** Start Records to use **

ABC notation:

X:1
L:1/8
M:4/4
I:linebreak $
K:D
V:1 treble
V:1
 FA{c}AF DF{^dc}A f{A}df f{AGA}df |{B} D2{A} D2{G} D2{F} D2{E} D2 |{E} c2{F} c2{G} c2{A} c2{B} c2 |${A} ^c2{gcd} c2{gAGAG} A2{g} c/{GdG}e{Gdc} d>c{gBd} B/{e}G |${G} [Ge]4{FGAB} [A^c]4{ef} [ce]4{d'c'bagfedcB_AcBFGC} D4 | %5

** End Records to use **
** Start Records to use **

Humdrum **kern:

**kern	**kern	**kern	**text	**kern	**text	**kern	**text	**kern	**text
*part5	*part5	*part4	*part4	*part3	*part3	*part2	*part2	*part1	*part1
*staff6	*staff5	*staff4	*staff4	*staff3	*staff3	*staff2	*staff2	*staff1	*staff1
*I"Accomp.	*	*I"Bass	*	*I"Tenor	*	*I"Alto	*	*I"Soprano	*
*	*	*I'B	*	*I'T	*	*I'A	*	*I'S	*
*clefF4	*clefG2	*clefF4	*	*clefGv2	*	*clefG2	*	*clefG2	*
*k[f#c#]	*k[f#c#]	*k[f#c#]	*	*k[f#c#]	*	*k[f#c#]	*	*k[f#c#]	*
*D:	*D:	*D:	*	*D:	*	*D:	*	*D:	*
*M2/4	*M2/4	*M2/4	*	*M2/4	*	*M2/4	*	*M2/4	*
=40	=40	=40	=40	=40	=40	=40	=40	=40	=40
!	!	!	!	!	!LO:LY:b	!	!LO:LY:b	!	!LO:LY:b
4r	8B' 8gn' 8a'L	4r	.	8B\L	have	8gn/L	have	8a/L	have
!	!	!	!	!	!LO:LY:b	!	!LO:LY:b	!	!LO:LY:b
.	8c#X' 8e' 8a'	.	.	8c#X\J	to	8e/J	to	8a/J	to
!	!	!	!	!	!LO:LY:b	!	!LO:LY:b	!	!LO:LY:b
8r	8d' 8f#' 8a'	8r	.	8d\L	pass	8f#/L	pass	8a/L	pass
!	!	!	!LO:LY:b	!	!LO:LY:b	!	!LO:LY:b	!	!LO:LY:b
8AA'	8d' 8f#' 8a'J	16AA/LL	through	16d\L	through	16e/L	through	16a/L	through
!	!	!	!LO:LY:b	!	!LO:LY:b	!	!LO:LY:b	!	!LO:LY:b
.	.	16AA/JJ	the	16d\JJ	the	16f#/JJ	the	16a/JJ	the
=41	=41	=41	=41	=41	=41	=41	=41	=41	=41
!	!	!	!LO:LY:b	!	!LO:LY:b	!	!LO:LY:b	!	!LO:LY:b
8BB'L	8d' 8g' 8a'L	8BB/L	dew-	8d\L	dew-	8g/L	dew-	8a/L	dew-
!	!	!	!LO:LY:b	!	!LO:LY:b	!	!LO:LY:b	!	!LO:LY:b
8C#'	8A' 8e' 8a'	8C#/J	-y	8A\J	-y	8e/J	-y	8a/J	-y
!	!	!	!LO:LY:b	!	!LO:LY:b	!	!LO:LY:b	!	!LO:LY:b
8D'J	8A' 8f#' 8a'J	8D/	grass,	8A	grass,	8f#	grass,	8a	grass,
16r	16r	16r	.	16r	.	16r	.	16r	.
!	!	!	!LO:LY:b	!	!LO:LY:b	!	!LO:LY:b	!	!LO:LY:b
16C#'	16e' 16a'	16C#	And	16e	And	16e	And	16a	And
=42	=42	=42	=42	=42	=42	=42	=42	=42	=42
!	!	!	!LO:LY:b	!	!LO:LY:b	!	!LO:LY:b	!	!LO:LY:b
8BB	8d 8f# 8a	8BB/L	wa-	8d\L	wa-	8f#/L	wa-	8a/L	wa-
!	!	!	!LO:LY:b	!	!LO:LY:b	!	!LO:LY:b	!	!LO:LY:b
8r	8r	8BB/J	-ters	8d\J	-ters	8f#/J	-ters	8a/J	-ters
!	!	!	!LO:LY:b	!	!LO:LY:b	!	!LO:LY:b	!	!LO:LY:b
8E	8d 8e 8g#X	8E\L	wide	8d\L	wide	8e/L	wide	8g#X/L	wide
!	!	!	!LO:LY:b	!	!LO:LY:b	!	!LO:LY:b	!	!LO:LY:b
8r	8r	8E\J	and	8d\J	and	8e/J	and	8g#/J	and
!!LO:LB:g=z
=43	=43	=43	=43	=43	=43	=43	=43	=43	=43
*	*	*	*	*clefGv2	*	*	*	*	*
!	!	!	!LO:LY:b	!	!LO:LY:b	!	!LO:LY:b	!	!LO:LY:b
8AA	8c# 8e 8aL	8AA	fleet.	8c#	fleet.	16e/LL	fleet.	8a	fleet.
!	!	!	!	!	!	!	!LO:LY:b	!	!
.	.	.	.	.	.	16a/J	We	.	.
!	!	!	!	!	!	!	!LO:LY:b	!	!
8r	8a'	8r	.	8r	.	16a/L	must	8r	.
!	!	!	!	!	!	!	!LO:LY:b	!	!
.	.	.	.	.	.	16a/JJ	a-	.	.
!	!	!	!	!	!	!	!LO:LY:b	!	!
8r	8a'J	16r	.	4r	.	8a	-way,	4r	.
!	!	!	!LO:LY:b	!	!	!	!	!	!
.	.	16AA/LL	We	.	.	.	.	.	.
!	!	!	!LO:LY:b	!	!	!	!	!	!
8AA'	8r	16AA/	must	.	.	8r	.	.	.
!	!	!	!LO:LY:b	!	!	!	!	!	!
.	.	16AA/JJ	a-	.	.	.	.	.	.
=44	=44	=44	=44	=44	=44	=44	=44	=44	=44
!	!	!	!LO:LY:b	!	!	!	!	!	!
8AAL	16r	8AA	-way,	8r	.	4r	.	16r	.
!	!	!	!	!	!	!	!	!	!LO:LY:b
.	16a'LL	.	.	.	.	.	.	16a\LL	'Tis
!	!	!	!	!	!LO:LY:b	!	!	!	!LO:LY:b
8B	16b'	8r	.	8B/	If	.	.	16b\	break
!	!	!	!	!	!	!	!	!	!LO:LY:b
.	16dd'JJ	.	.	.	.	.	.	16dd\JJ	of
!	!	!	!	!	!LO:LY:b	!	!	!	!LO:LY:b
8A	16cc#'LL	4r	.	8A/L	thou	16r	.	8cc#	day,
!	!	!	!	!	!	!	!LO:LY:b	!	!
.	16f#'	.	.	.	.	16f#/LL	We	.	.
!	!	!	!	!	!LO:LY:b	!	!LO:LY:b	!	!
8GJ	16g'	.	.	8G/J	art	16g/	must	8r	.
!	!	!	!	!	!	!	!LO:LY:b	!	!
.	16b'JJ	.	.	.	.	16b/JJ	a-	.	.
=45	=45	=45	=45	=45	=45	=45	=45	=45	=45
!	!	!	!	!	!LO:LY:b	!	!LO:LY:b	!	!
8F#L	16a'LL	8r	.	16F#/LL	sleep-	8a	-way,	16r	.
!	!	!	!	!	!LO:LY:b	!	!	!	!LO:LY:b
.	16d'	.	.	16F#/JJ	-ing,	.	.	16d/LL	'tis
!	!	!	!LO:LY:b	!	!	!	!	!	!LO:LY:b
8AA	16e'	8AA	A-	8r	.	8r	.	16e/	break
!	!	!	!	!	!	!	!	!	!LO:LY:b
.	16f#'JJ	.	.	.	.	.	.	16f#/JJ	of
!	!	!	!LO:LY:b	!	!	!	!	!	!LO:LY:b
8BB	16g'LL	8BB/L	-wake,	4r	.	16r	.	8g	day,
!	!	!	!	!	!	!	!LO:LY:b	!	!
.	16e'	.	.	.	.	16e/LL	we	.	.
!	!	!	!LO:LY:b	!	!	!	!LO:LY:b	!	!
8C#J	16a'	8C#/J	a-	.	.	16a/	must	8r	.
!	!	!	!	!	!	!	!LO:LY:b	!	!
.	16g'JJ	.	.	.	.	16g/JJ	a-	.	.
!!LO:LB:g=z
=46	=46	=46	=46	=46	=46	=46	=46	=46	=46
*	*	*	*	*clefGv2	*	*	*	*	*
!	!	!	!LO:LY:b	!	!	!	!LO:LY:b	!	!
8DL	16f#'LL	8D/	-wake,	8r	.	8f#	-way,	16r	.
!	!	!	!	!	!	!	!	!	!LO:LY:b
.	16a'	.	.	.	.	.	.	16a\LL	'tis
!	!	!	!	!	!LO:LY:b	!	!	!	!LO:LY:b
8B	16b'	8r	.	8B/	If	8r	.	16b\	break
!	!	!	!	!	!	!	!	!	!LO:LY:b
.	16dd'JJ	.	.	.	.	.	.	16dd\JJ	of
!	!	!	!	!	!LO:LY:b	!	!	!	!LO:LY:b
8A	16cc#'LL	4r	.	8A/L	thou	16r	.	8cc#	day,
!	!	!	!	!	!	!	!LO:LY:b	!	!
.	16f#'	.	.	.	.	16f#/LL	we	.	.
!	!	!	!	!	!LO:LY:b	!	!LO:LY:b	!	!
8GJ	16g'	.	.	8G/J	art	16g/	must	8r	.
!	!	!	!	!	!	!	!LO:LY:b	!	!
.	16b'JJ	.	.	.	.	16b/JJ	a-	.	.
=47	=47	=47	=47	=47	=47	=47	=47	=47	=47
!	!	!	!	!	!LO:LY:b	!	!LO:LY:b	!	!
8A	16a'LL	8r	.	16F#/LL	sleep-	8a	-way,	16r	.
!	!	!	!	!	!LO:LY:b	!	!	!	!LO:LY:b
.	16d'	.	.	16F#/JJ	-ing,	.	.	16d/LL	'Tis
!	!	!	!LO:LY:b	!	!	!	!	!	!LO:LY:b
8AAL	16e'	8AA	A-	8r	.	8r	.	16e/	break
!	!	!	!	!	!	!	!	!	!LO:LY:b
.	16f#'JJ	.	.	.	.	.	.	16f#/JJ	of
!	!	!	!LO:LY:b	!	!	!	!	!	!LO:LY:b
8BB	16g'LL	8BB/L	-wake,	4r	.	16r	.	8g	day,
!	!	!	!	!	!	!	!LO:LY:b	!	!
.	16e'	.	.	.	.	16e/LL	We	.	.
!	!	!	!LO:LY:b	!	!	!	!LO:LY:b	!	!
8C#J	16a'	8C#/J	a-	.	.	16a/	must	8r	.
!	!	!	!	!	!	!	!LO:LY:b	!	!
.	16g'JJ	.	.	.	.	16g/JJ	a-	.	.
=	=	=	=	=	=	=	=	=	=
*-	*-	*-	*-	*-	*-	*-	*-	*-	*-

** End Records to use **

_What is needed:_
List every line of the material above that contains the string "kern".

_Full solution:_
Humdrum **kern:
**kern	**kern	**kern	**text	**kern	**text	**kern	**text	**kern	**text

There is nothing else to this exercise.